Courtesy of The Tab. Distributed by Netflix.

Worse still, the Rivermind technology that saved Amanda comes with fine print. Despite initial promises, features like ad removal, emotional calibration, and increased “cognitive performance” are hidden behind subscription tiers. Mike is forced to “upgrade” his wife like an app—just to allow her to teach without spouting mid-lesson advertisements. Eventually, she’s fired from her job.

What follows is a slow unraveling. Financial strain, emotional distance, and the unbearable cost of sustaining Amanda’s artificial life wear them down. And yet, the one bright spot remains Juniper—a modest motel-restaurant where they celebrate their anniversary over burgers and live music. It’s in these scenes that O’Dowd and Jones shine the most, showing a couple scraping together joy in the face of suffocating hardship.

But there is no escape. Amanda’s condition becomes untenable. Mike loses his job. The cycle becomes permanent. In a gut-wrenching conclusion, Mike saves up for one final luxury package to give Amanda peace—only to ultimately smother her with a pillow as she delivers one last haunting advertisement.

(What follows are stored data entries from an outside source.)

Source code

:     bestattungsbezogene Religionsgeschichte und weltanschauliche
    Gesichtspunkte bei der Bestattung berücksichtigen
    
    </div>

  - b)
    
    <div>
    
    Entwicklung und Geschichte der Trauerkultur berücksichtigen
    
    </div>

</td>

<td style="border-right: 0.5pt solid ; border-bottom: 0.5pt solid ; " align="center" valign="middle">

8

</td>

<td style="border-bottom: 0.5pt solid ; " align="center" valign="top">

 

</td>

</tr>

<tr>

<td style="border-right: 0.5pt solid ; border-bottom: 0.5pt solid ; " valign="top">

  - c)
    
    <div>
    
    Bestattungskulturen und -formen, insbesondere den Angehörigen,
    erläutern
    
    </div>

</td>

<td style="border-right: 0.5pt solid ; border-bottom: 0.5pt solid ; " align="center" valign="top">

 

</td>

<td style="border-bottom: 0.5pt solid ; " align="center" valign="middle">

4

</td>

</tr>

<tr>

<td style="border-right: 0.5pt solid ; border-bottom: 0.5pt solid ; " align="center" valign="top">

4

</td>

He then walks into the next room with a box cutter in hand, leaving us to wonder what he’ll do next.

Courtesy of Nerd Veda. Distributed by Netflix.

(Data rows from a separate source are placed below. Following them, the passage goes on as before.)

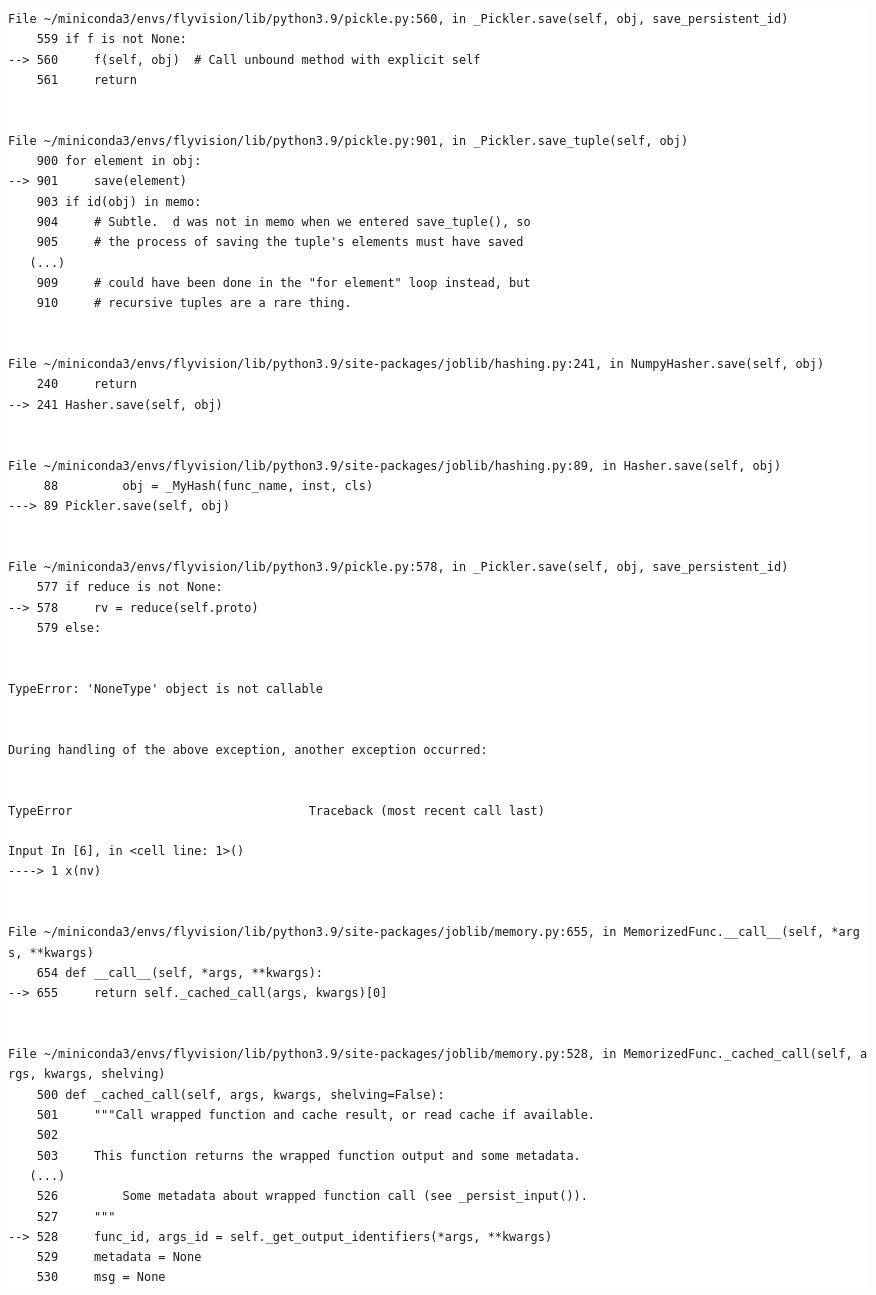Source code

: 
    File ~/miniconda3/envs/flyvision/lib/python3.9/pickle.py:560, in _Pickler.save(self, obj, save_persistent_id)
        559 if f is not None:
    --> 560     f(self, obj)  # Call unbound method with explicit self
        561     return


    File ~/miniconda3/envs/flyvision/lib/python3.9/pickle.py:901, in _Pickler.save_tuple(self, obj)
        900 for element in obj:
    --> 901     save(element)
        903 if id(obj) in memo:
        904     # Subtle.  d was not in memo when we entered save_tuple(), so
        905     # the process of saving the tuple's elements must have saved
       (...)
        909     # could have been done in the "for element" loop instead, but
        910     # recursive tuples are a rare thing.


    File ~/miniconda3/envs/flyvision/lib/python3.9/site-packages/joblib/hashing.py:241, in NumpyHasher.save(self, obj)
        240     return
    --> 241 Hasher.save(self, obj)


    File ~/miniconda3/envs/flyvision/lib/python3.9/site-packages/joblib/hashing.py:89, in Hasher.save(self, obj)
         88         obj = _MyHash(func_name, inst, cls)
    ---> 89 Pickler.save(self, obj)


    File ~/miniconda3/envs/flyvision/lib/python3.9/pickle.py:578, in _Pickler.save(self, obj, save_persistent_id)
        577 if reduce is not None:
    --> 578     rv = reduce(self.proto)
        579 else:


    TypeError: 'NoneType' object is not callable

    
    During handling of the above exception, another exception occurred:


    TypeError                                 Traceback (most recent call last)

    Input In [6], in <cell line: 1>()
    ----> 1 x(nv)


    File ~/miniconda3/envs/flyvision/lib/python3.9/site-packages/joblib/memory.py:655, in MemorizedFunc.__call__(self, *args, **kwargs)
        654 def __call__(self, *args, **kwargs):
    --> 655     return self._cached_call(args, kwargs)[0]


    File ~/miniconda3/envs/flyvision/lib/python3.9/site-packages/joblib/memory.py:528, in MemorizedFunc._cached_call(self, args, kwargs, shelving)
        500 def _cached_call(self, args, kwargs, shelving=False):
        501     """Call wrapped function and cache result, or read cache if available.
        502 
        503     This function returns the wrapped function output and some metadata.
       (...)
        526         Some metadata about wrapped function call (see _persist_input()).
        527     """
    --> 528     func_id, args_id = self._get_output_identifiers(*args, **kwargs)
        529     metadata = None
        530     msg = None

Common People is a strong, devastating start to a reenergized Black Mirror season. It tackles painfully real topics with dystopian flair, offering a sharp metaphor for the current healthcare system and how capitalism monetizes suffering. It’s especially chilling because it doesn’t feel that far off.

Brooker continues to masterfully leave us shaken—philosophically and emotionally—with questions we can’t answer. And thanks to powerhouse performances by O’Dowd, Jones, and Ross, this episode is guaranteed to connect with viewers on multiple levels. A grim, poignant, and sadly believable tale for our times.